Like the compaction factor test, the compaction test (Bartos 1992; Bartos, Sonebi, and Tamimi 2002) expresses workability in terms of the compactability of a concrete sample. The test was developed during the 1960s in Germany and is standardized in Europe as EN 12350-4.
The test apparatus, shown in Figure 9, is extremely simple—it consists merely of a tall, rigid metal container with side dimensions of 200 mm and a height of 400 mm. The top of the
container is open. The container is filled with fresh concrete without compaction. After the top of the filled container has been struck off level, the concrete is compacted with a tamping rod or, more commonly, with vibration until the concrete ceases to subside in the box. According to the European standard, EN12350-4, the concrete must be compacted using an internal or external vibrator operating at a specified frequency. The distance from the top of the concrete to the top of the container is measured at the four corners of the container. The degree of compaction is calculated as the height of the container divided by the average height of the compacted concrete.
Typical test results range from 1.02 to 1.50. Unlike the compaction factor test, a standard amount of energy is not imparted into the system.

####################

▶ _TASKS TO CARRY OUT_:
[A] Rewrite the paragraph of the compaction test description that begins "Like the compaction factor test" as a short bulleted list that keeps its main facts.
[B] Using the compaction test description, list in order every step of the test procedure, from filling the container to calculating the result.
[C] Extend the compaction test description with a few more sentences, starting after its final sentence.

####################

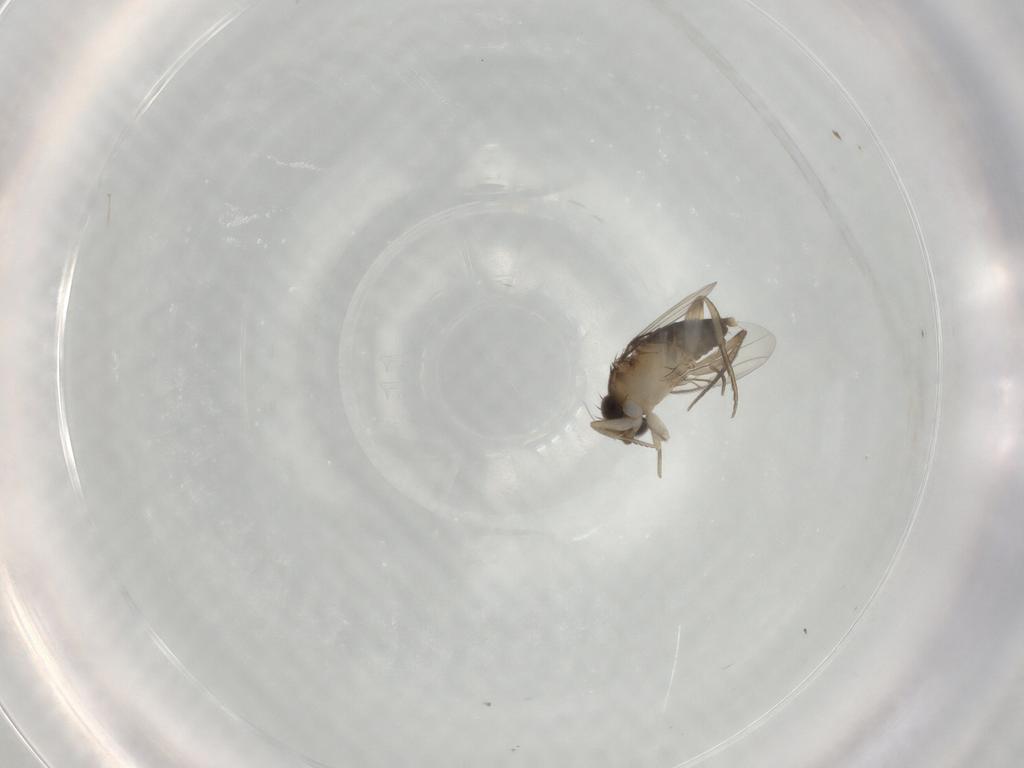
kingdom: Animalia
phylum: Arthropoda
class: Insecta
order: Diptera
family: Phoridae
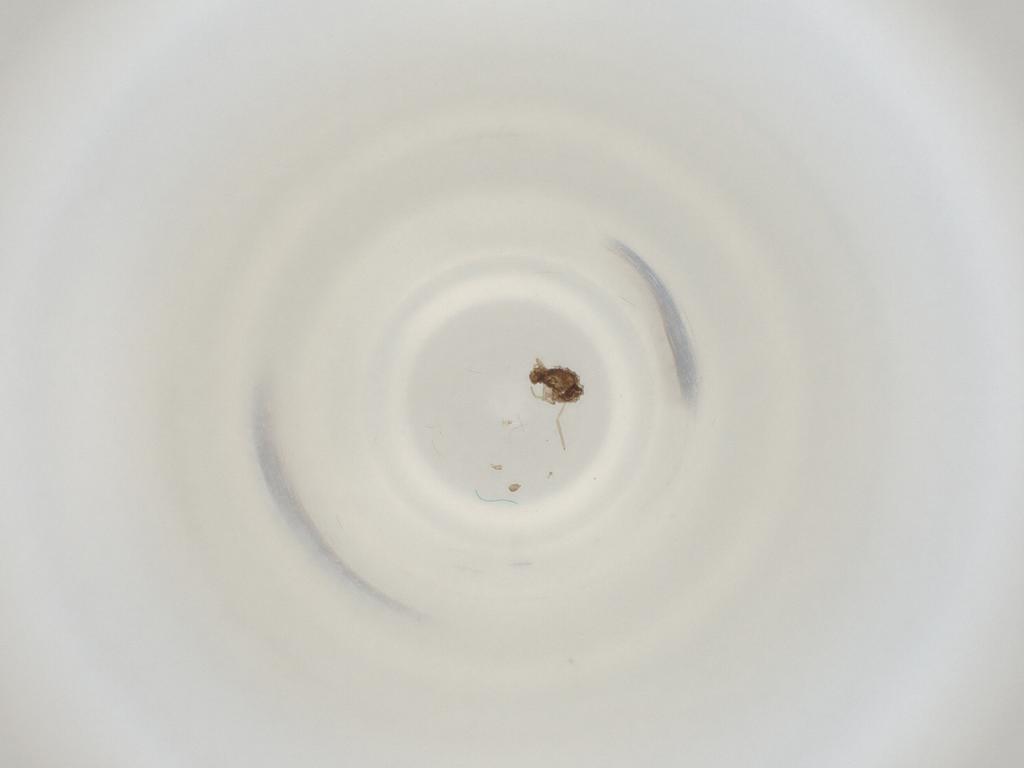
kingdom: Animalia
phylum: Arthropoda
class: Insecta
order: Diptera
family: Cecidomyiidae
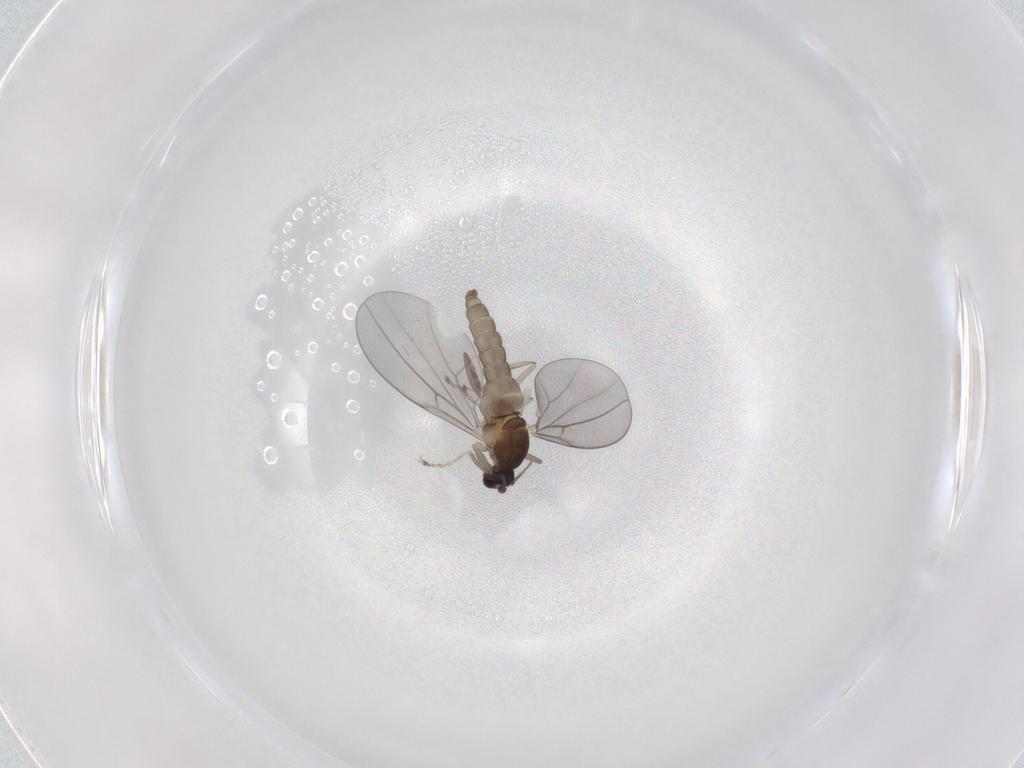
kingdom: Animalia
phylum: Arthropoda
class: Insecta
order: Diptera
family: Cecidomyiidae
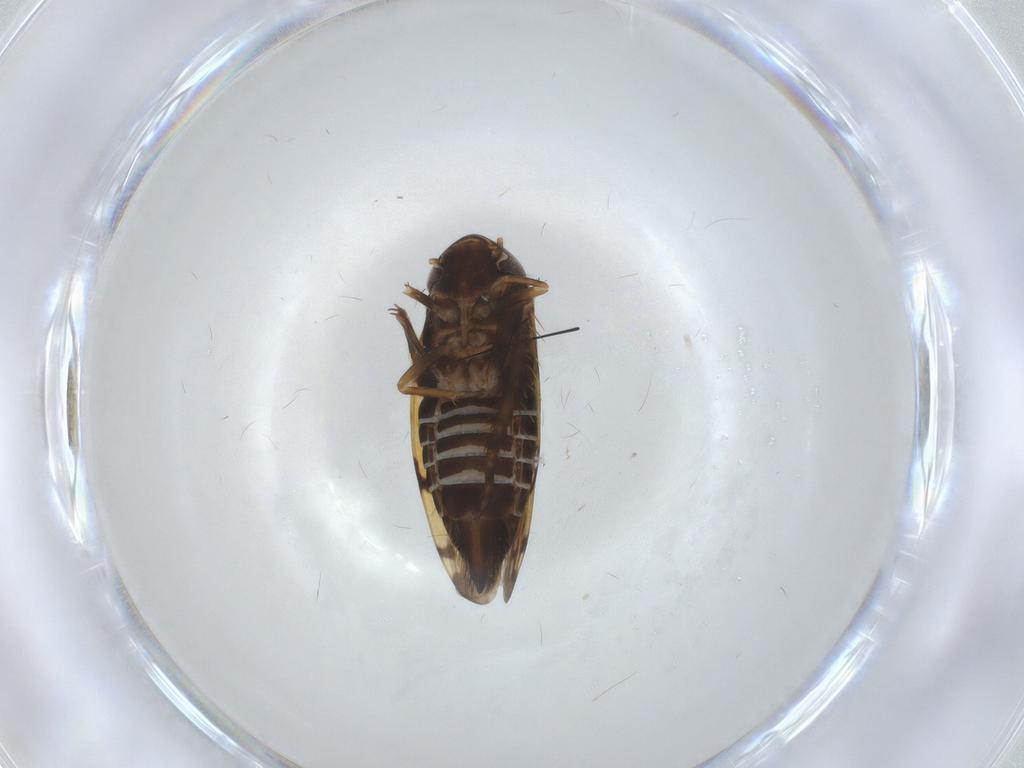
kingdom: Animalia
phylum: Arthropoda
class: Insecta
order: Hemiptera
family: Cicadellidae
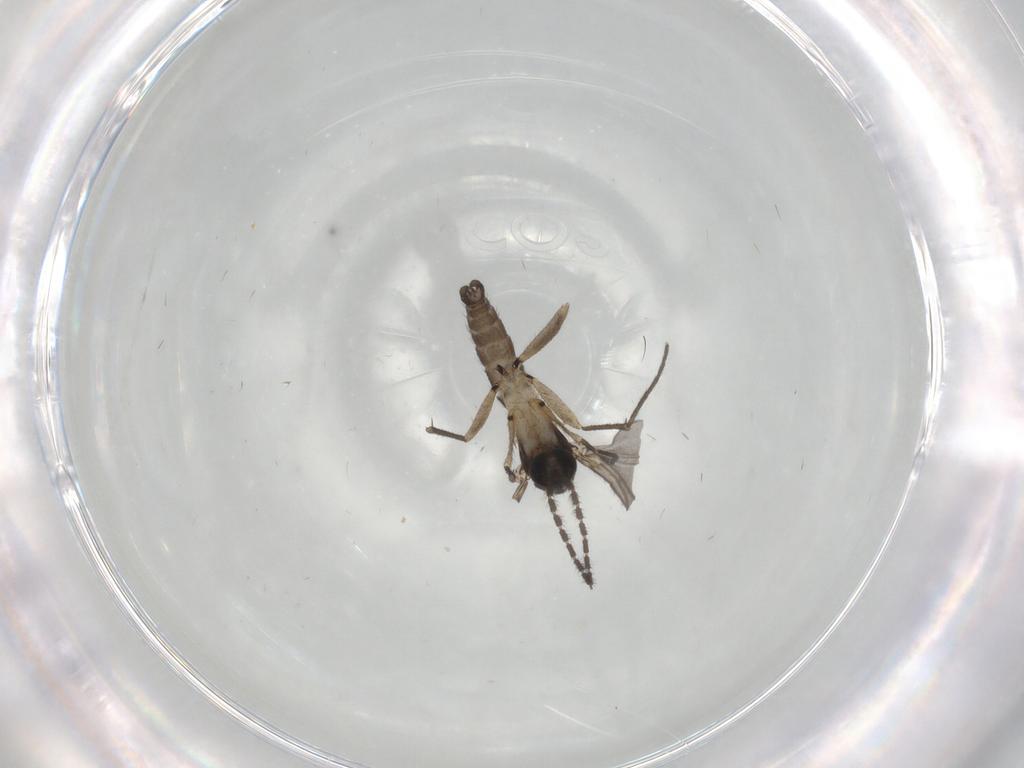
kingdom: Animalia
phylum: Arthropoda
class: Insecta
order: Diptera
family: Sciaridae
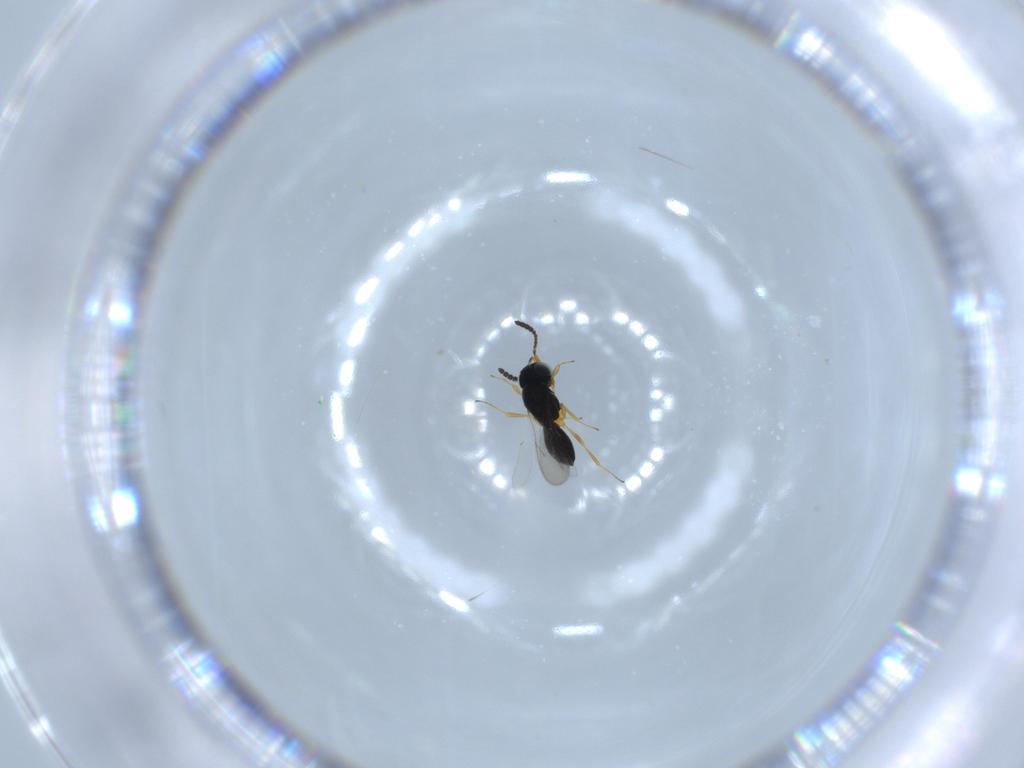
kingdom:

####################

▶ _RESULTS OF THE TASKS_:
[A]
- Like the compaction factor test, it measures workability by how compactable a concrete sample is.
- Sources: Bartos 1992; Bartos, Sonebi, and Tamimi 2002.
- Developed in Germany in the 1960s.
- Standardized in Europe as EN 12350-4.

[B]
1. Fill the container with fresh concrete without compacting it.
2. Strike off the top of the filled container level.
3. Compact the concrete with a tamping rod or, more commonly, with vibration until it stops subsiding in the box.
4. Measure the distance from the top of the concrete to the top of the container at the four corners.
5. Calculate the degree of compaction as the container height divided by the average height of the compacted concrete.

[C]
A similar test, the Fritsch test (Ferraris 1999), measures not just the distance that the concrete compacts, but also the time for this compaction to occur. An internal vibrator is placed inside a mold of fresh concrete. The time for the concrete to obtain full compaction and cease falling is recorded as a measure of workability. A settling curve is developed by plotting the height of concrete in the container versus time. Another similar test has been presented by Leivo (1990).
Advantages:
• The compaction test provides an indication of the compactability of concrete.
• The test device is simple and inexpensive.
• When the variable of time is added, an indirect indication of plastic viscosity is given.
Disadvantages:
• The test device can be difficult to empty, particularly when low slump concretes are
tested.
• Test results with different compaction methods cannot be compared directly.
• When the time for compaction is measured, determining the end point of the test is
difficult because the height of concrete in the container versus time is asymptotic. The use of a computer can facilitate the readings of height versus time and the selection of the end point of the test.